This isn’t an article by a liberal snowflake about how dumb Trump supporters, AKA Trumpets, are. It’s not an article about how racist, sexist or xenophobic they are. This is an article about why well-meaning people who you get along with on a daily basis still somehow manage to support Trump, someone they would never dream of having to dinner … if his name weren’t President Trump.
While there are certainly Trump supporters who wield sawed-off shotguns and harass black people and tell Mexicans to go back to Mexico, there are plenty of Trump supporters who look and act just like anyone else. They wouldn’t joke about grabbing a woman by the pussy. They wouldn’t flail around making fun of someone with a disability. They wouldn’t put up with behavior even resembling that of Trump’s … if the person doing it weren’t President Trump.

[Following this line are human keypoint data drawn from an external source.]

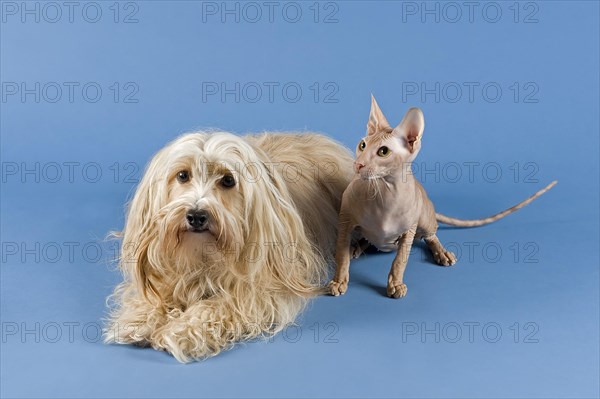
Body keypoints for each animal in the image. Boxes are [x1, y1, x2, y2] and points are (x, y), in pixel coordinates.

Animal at [103, 130, 354, 362]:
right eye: (183, 175)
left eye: (228, 180)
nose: (196, 216)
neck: (204, 255)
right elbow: (156, 296)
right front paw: (140, 318)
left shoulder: (263, 290)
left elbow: (217, 306)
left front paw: (181, 331)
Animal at [330, 95, 556, 298]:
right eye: (362, 145)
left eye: (383, 152)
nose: (358, 164)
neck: (382, 191)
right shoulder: (345, 220)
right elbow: (341, 254)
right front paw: (339, 280)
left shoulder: (409, 230)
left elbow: (400, 260)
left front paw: (395, 284)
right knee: (366, 240)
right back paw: (356, 247)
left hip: (424, 218)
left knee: (431, 235)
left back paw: (442, 252)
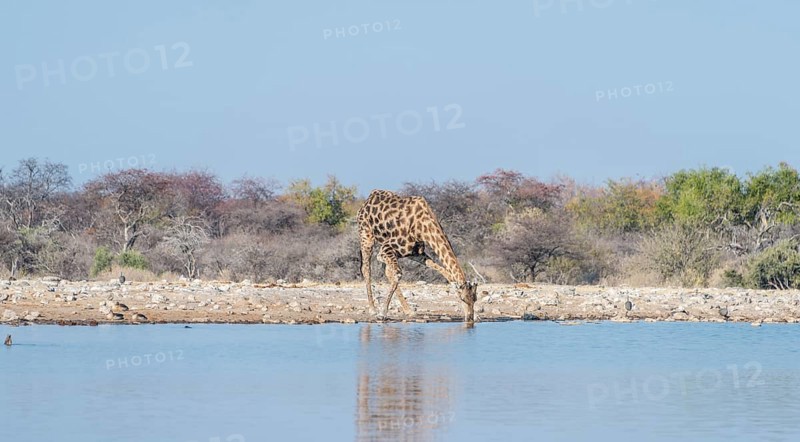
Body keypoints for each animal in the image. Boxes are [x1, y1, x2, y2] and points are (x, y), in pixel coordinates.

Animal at [357, 189, 478, 322]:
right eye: (462, 298)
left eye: (475, 299)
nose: (470, 318)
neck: (423, 227)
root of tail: (367, 200)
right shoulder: (386, 248)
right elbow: (398, 274)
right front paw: (382, 313)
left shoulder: (416, 253)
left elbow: (443, 270)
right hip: (366, 236)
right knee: (366, 269)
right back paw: (373, 309)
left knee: (387, 272)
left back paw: (408, 311)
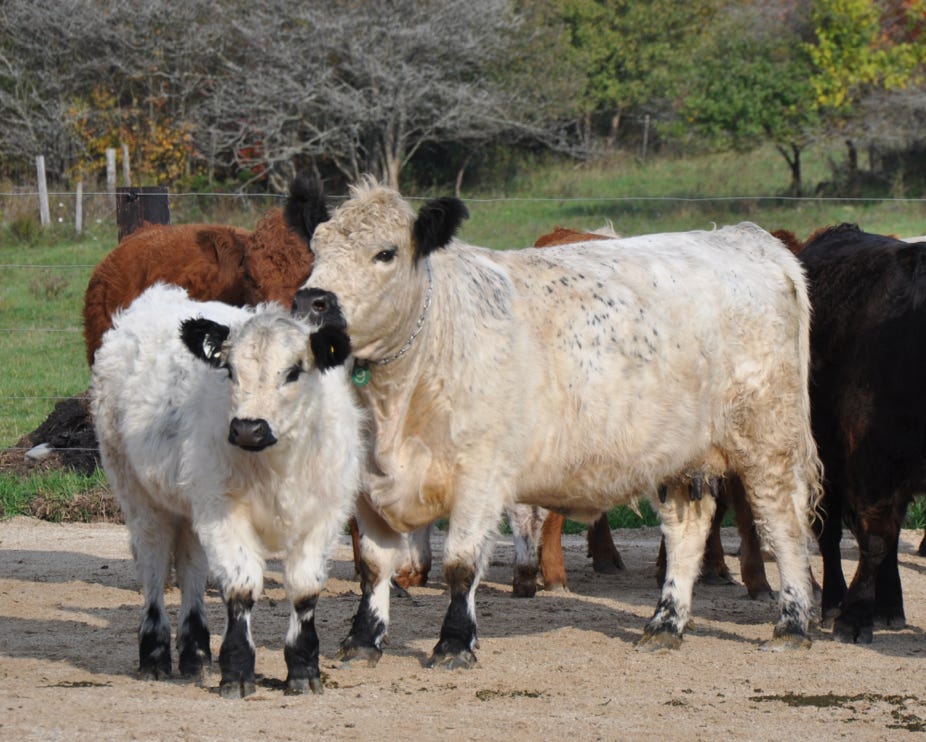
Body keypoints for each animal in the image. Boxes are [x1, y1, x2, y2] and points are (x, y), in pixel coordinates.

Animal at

So why is it okay when Donald Trump does anything, from banning Syrian refugees from entering the country to omitting the word “Jew” from the White House’s annual Holocaust Remembrance Day statement? The answer can be found in a 1963 psychological experiment.

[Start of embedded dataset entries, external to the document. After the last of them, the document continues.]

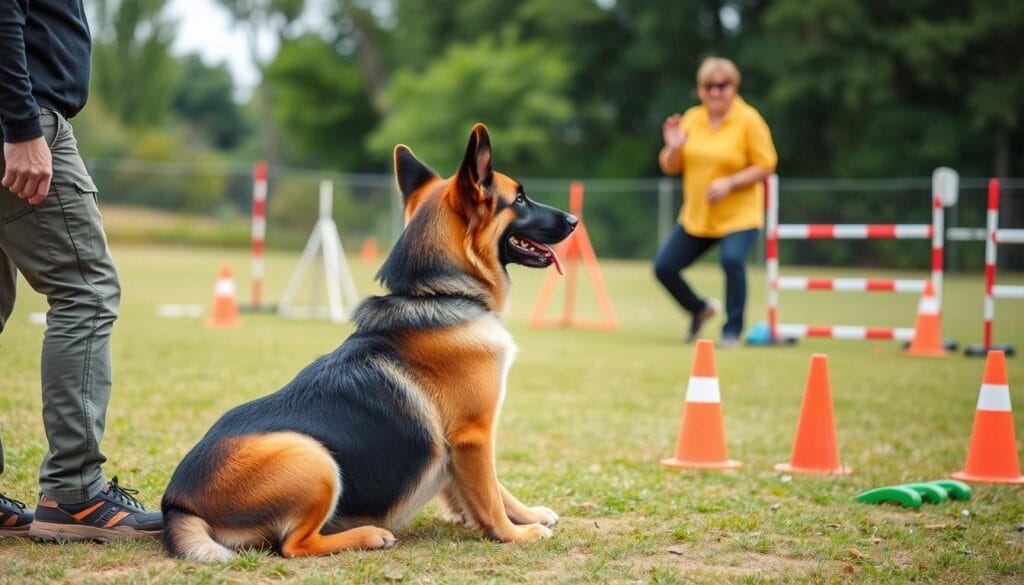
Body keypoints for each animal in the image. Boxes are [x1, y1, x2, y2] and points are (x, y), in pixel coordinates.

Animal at [159, 124, 577, 561]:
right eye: (519, 199)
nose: (574, 220)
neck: (437, 293)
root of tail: (176, 504)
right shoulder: (474, 435)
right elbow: (489, 496)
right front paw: (516, 533)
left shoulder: (462, 448)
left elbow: (493, 489)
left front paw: (527, 514)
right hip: (313, 457)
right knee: (293, 545)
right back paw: (368, 535)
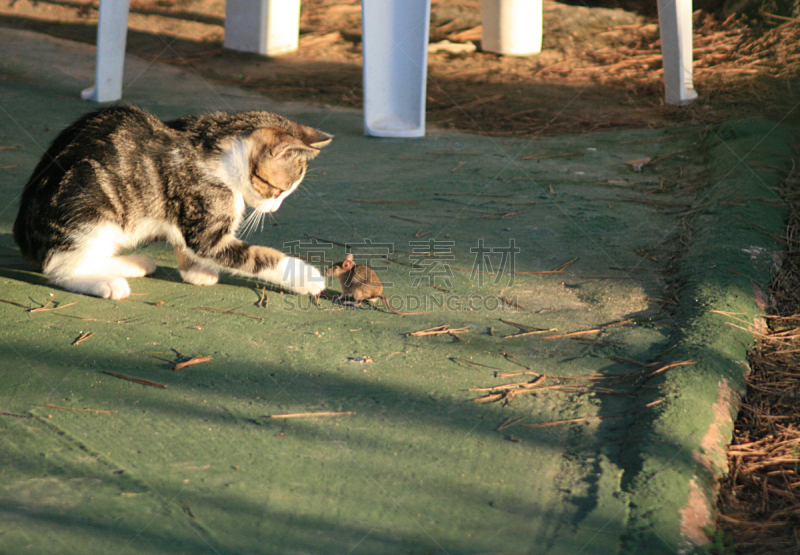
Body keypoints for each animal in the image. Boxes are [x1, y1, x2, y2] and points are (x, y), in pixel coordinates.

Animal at [12, 106, 332, 302]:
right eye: (278, 190)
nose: (275, 208)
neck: (220, 153)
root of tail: (24, 237)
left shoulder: (188, 209)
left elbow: (183, 238)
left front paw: (194, 271)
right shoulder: (207, 223)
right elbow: (255, 257)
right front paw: (305, 276)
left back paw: (131, 263)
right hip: (89, 207)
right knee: (60, 268)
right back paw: (106, 283)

Yale psychologist Stanley Milgram told test subjects that they were participating in a study of learning, with one participant playing the role of teacher and the other playing the role of learner. In actuality, the test subject was always the teacher, and the learner was a confederate working for Milgram.
Imagine. You walk into what you have been told is a psychological experiment on learning. Your fellow test subject, the learner, is placed in the adjacent room with electrodes attached to his arms. You go into another room and sit in front of an electric shock generator with a row of switches labeled from “Slight Shock” to “Danger: Severe Shock” to “XXX.” You sit down with the experimenter standing behind you in a clean lab coat. As teacher, you give the learner basic test questions. Every time he makes a mistake, you are ordered to administer an electric shock, increasing the level of shock with each incorrect answer.
The learner keeps getting questions wrong, though. And while you feel uncomfortable administering an electric shock that is increasingly strong, the experimenter keeps prodding you to go on.
You stop. He says, “Please continue.”
You think, No, really, I can’t shock this person another time. He says, “The experiment requires you to continue.”
Now, the learner is asking for you to stop, saying he's in pain. You hear his cries through the wall. The experimenter says, “It is absolutely essential that you continue." This dude is being paid by Milgram to pretend he's in pain and he's not attached to electrodes at all, but you don't know that. You really think you're shocking a real person.
And you do it again. And again. And again.
The learner is clearly in pain, crying out, “I can’t stand the pain! Get me out of here!”
The experimenter insists: “You have no other choice but to continue.”
Most people who hear about this experiment think, There’s no way I’d ever keep shocking someone just because some guy in a lab coat told me to. Don’t be so sure, though. Two-thirds of participants continued shocking learners to the highest level of 450 volts, or “XXX.” All participants continued to 300 volts, labeled “Danger!”
According to Milgram, we are capable — all of us — of hurting other human beings, even killing them, simply because a figure of authority told us to. Obedience to authority is so deeply ingrained in us that an authority figure could tell us to do something we’d never otherwise do — and we do it. Automatically.
Reflecting on the experiment, Milgram wrote:
"Ordinary people, simply doing their jobs, and without any particular hostility on their part, can become agents in a terrible destructive process. Moreover, even when the destructive effects of their work become patently clear, and they are asked to carry out actions incompatible with fundamental standards of morality, relatively few people have the resources needed to resist authority."
Because so many Republicans have felt connected to their party for their entire lives, the idea of not supporting the Republican candidate, no matter who he was, was nearly impossible. Outside the realm of politics, Donald Trump is a sexual predator, compulsive liar, demagogue, xenophobe, racist, misogynist and conspiracy theorist. In the highest position of authority, though, as President of the United States, Trump is capable of saying or doing anything, and Trumpets will continue upping the electric shock as high as he tells them to up it, until they hit XXX.
It isn’t just Trump supporters, though. How many liberals have you heard say, “Maybe we should just give him a chance,” upping the electric shock one more notch. Or, “We have to give him a chance,” still another notch?